Similarly, during the interview, Guericke agrees that LinkedIn could do more to describe the nature of the relationship.  Are they a friend? A business colleague?  An acquaintance? Or someone you've never met in person?  The sorts of information that the XFN specification tracks (see Will social databases give way to social protocols).  Today, LinkedIn is not XFN-aware.  Guericke hasn't looked at it but he won't rule it out either.

Another subject we talked about is synchronization of profile data and where such profiles should live.  For example, if you talk to proponents of the Higgins Trust Framework, users should be able to maintain personal profiles and make all or parts of them contextually available to other domains on the basis of their relationship to those domains.  For example, from your profile, you could make the fields containing your favorite color to a Higgins-compliant car buying site, but nothing else that's personally identifying. Then, when that car buying site begins to display search results as you begin to shop for a car, all the images come up in the various shades of your favorite color. 
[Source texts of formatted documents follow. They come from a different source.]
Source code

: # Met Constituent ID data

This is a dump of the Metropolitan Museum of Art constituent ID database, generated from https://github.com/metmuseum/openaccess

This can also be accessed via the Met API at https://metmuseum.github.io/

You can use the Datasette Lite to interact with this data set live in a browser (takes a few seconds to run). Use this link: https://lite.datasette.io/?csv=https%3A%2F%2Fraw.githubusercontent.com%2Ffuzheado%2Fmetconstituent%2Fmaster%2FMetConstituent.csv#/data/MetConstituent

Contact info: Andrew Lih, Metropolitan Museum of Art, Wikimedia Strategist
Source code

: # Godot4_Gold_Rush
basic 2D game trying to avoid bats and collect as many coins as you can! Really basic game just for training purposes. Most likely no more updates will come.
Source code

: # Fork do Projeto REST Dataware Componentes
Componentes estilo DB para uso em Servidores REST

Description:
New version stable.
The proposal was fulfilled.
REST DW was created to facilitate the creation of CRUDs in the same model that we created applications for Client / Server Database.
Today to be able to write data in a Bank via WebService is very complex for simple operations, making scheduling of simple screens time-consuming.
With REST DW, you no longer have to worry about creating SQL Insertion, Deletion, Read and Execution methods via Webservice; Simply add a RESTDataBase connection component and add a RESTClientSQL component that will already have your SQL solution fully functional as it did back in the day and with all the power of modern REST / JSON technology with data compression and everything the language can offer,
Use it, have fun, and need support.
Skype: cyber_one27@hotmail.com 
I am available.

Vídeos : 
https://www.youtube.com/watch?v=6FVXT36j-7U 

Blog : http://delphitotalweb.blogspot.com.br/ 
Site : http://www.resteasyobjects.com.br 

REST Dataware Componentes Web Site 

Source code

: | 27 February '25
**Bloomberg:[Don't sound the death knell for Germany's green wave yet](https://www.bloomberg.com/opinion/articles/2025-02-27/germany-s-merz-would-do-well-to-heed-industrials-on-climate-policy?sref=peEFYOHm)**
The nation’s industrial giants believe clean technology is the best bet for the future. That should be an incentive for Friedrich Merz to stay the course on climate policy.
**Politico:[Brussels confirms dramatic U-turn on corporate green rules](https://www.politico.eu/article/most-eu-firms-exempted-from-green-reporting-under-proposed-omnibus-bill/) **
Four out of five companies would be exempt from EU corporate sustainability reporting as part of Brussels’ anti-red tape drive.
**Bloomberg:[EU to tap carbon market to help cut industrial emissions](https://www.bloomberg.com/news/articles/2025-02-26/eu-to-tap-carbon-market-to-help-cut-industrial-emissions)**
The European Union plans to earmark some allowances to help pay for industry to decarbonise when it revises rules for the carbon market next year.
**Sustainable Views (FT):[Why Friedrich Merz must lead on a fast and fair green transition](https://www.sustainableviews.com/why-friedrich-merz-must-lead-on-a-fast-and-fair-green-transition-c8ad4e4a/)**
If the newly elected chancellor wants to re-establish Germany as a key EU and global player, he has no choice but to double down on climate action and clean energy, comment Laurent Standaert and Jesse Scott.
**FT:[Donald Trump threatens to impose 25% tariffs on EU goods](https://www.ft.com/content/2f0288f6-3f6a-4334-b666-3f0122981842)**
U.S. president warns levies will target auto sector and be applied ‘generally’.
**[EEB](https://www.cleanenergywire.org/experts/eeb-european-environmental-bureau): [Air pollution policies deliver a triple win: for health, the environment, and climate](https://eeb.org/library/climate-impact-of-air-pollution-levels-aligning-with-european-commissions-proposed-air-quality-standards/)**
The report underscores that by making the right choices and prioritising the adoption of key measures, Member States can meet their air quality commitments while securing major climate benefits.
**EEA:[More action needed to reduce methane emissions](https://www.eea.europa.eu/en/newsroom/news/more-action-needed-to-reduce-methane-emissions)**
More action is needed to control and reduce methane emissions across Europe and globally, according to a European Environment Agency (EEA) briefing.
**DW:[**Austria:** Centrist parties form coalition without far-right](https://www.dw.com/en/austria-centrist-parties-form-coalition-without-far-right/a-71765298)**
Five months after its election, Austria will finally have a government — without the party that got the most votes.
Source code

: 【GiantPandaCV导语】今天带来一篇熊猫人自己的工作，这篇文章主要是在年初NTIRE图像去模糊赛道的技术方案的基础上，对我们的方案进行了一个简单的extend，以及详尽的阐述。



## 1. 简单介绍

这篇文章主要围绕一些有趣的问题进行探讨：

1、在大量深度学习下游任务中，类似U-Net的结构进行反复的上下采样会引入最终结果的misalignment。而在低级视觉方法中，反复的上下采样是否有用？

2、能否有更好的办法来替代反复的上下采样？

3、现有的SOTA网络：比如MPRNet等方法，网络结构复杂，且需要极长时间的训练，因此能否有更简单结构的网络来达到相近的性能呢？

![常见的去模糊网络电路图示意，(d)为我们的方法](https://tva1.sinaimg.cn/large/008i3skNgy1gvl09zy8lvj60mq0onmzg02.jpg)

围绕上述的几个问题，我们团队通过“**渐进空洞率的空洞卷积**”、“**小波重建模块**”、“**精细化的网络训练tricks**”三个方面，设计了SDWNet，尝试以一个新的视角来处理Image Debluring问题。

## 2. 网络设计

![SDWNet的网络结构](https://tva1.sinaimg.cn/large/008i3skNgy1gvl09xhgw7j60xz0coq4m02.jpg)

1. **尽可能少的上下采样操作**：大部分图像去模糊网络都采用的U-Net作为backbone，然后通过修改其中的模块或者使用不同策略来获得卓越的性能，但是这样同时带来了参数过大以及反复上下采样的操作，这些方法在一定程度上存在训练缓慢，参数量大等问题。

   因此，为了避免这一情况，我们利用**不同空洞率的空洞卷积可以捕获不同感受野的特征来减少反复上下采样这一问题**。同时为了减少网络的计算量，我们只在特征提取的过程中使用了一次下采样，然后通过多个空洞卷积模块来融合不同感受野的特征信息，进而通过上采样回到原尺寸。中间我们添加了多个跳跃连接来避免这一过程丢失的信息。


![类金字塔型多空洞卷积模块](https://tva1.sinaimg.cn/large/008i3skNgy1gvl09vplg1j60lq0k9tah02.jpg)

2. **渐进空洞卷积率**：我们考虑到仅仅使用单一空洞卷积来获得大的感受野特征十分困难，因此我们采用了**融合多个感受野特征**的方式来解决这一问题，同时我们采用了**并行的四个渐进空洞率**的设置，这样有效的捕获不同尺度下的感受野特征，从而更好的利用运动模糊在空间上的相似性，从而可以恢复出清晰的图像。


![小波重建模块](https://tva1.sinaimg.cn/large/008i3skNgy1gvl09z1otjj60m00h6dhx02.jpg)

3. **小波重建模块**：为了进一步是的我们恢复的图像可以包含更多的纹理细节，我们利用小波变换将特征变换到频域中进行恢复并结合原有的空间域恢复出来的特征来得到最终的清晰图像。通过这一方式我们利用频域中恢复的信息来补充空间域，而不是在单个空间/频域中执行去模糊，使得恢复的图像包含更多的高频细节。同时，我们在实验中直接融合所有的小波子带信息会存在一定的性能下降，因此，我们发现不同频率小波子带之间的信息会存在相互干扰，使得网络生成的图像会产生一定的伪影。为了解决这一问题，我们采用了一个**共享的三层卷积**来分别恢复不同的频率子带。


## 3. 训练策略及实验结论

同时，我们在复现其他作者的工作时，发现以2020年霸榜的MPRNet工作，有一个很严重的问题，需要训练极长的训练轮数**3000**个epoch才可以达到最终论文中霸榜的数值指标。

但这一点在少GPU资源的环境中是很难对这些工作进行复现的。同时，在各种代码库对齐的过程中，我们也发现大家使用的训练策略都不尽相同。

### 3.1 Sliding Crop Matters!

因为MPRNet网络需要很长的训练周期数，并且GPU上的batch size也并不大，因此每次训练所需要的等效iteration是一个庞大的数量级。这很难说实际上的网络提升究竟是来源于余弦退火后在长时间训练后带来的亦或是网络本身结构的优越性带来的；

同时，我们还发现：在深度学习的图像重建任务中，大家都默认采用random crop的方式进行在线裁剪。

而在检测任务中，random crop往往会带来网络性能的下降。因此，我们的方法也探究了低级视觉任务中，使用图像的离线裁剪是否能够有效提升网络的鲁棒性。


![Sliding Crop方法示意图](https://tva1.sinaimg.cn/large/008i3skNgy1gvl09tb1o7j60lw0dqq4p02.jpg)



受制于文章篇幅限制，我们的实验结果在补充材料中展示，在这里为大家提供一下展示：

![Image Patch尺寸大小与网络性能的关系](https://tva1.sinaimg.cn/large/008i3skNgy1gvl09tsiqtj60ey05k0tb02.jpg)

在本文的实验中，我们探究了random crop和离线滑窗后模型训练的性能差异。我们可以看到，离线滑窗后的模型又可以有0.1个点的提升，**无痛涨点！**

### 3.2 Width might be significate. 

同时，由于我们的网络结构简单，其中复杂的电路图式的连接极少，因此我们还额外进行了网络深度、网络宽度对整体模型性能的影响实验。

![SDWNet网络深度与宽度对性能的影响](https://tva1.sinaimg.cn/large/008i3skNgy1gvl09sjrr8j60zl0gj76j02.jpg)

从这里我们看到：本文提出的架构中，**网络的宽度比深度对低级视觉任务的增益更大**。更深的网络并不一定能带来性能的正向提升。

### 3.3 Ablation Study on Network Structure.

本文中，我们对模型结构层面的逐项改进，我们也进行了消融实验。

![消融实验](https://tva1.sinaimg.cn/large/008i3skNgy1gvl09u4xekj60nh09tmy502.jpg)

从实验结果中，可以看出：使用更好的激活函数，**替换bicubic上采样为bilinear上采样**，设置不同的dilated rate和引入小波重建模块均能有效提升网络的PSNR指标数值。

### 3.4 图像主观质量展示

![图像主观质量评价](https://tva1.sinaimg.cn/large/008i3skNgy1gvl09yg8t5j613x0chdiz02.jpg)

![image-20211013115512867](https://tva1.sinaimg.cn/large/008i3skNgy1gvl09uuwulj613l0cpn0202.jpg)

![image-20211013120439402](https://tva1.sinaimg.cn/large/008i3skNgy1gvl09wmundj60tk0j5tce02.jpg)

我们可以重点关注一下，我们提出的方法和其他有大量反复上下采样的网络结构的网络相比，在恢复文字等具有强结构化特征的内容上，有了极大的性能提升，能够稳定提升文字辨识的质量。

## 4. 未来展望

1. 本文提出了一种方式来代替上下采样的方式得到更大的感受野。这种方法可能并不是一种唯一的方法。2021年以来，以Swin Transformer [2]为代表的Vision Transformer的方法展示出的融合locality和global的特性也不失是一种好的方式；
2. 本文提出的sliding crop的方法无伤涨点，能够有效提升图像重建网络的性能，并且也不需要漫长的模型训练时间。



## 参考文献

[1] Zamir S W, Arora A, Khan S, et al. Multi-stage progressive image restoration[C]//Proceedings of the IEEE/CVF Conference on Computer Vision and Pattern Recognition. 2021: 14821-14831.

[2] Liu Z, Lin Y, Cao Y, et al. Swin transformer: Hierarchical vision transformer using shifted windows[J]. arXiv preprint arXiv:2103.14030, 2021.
Currently, LinkedIn has no plans to support Higgins.  Nor does LinkedIn have a developer program with APIs that can be accessed and manipulated by developers looking to integrate the site with other sites (in true mashup fashion).  External applications like Outlook and salesforce.com have been tightly integrated to LinkedIn, but the integration has been private in nature and is not through commonly available APIs.  Conceivably, with all the profile data LinkedIn keeps for each of its registered users, LinkedIn could be a profile serving-node into a Higgins-like network.  To further explore that option, I alerted Guericke to the upcoming Identity Mashup Conference that's being organized by the Berkman Center for Internet and Society at Harvard University's Law School.  John Clippinger, a senior fellow at the Berkman Center is one of the driving forces behind Higgins which has support from IBM, Novell, and Microsoft.

In response, Guericke raises some fair questions.  For example, when a desitination domain needs to collect profile data -- perhaps to register for an event -- is the data propogated to that domain and left there? If so, is it kept in synch with the original source (maintained in user centric fashion by the user)? Or, is the profile data left their as a snapshot in time. Or, is no data propogated on a one-time or routine basis and is it served hub and spoke style on a more dynamic basis.  All fair questions worth discussing at the Harvard event.

In the interview, Guericke sees LinkedIn becoming more and more of a platform and therefore agrees that the next logical step would be APIs so that developers could gain more programatic access to the service.  Also in LinkedIn's future, says Guericke, are smarter features.  For example, a fuzzy search where, instead of searching for people based on keywords, you will be able to search for people who are like someone else you know (and whose profile is stored on the LinkedIn site).